If you are familiar with the basics of Cognitive Behavioural Therapy, this will not surprise you. There is an enormous body of research to show that unhelpful thoughts make us miserable if they become entrenched, but happily there are well established techniques to break their hold on us. If you’ve reviewed the list of cognitive distortions at the link above and recognise some of your daughter’s responses in them, you may wish to help her by opening up discussions about them. (If she’s in the Senior School, you could ask her about what she heard in Assembly and which ones she recognised in herself.) This can be a powerful first step.
With impressive insight, the senior girls with whom I was speaking have recognised that much of their misery has come from their reflex of thinking the worst of the situation when something goes wrong. As Jonathan Haidt has noted, ‘Your worst enemy cannot harm you as much as your own thoughts, unguarded’. If you are interested in exploring this in more detail, I commend Haidt’s writings for further reading and he also lists some useful resources for parents
here.
Social exclusion is a problem we must fight in every direction. The solution is not to insist that everyone must do everything together but to calibrate our response to the particulars of the situation before us.
First, we need to come down hard where it is done deliberately. It is vital that any girl or parent who thinks she is being bullied in this way should bring it forward. Girls should not suffer alone.

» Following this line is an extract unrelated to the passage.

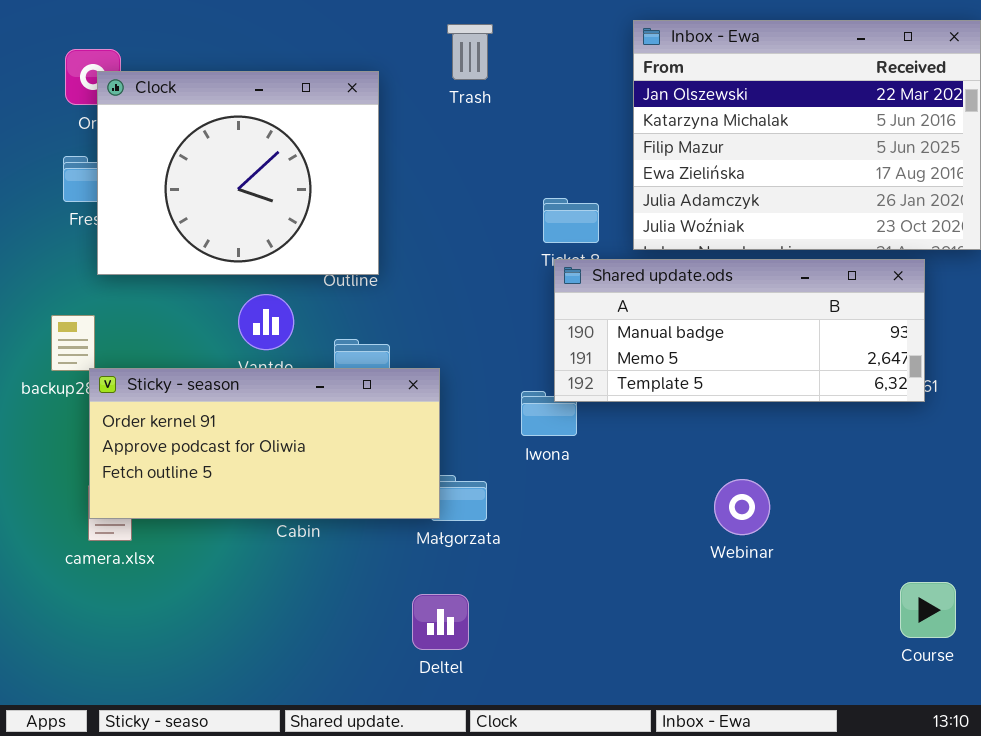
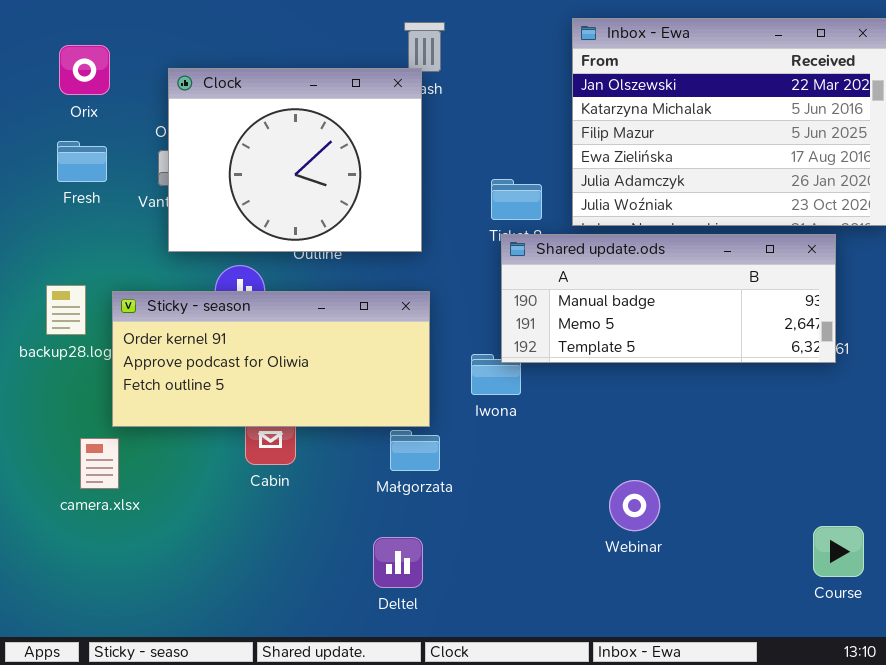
Clock: [97,71,379,275] -> [168,68,422,252], moved
Sticky - season: [89,368,440,519] -> [112,291,430,427], moved
Webinar: [714,479,770,535] -> [609,480,660,531], moved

Second, we need to build our girls’ resilience when they hit bumps in the road. Learning to meet life’s challenges with more productive responses and habits of thoughts is essential.

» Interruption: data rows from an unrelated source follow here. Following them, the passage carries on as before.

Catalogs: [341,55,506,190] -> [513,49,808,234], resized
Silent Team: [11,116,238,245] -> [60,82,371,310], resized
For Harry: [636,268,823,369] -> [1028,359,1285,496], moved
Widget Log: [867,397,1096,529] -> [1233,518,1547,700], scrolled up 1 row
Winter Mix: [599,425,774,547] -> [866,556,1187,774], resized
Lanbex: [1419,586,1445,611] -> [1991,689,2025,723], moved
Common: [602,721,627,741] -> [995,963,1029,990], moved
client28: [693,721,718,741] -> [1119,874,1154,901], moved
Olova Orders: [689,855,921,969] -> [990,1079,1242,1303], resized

And finally, we need to be more thoughtful. Parents may not intend to harm children by sending party invitations for distribution at school, but their lack of consideration will harm nonetheless. As parents and teachers, we need to do a better of job modelling to our children how to show basic consideration to others. In particular, our girls need help setting boundaries that will reduce the confusion and inadvertent exclusion – for example, by adopting more thoughtful ways of inviting people to come together, setting clearer expectations about how social media is used (including the use of tracking tools like Snap Map and
Find My) and communicating better with their peers, so that misunderstandings are not left to fester.
We often assume that there are only benefits to leaving behind the rigid social protocols of yesteryear but there is a hidden emotional cost when children are left to negotiate social and emotional ambiguity on their own. We will have a happier and healthier community and more resilient young women if we help them acquire the skills to navigate their own path in a modern social landscape.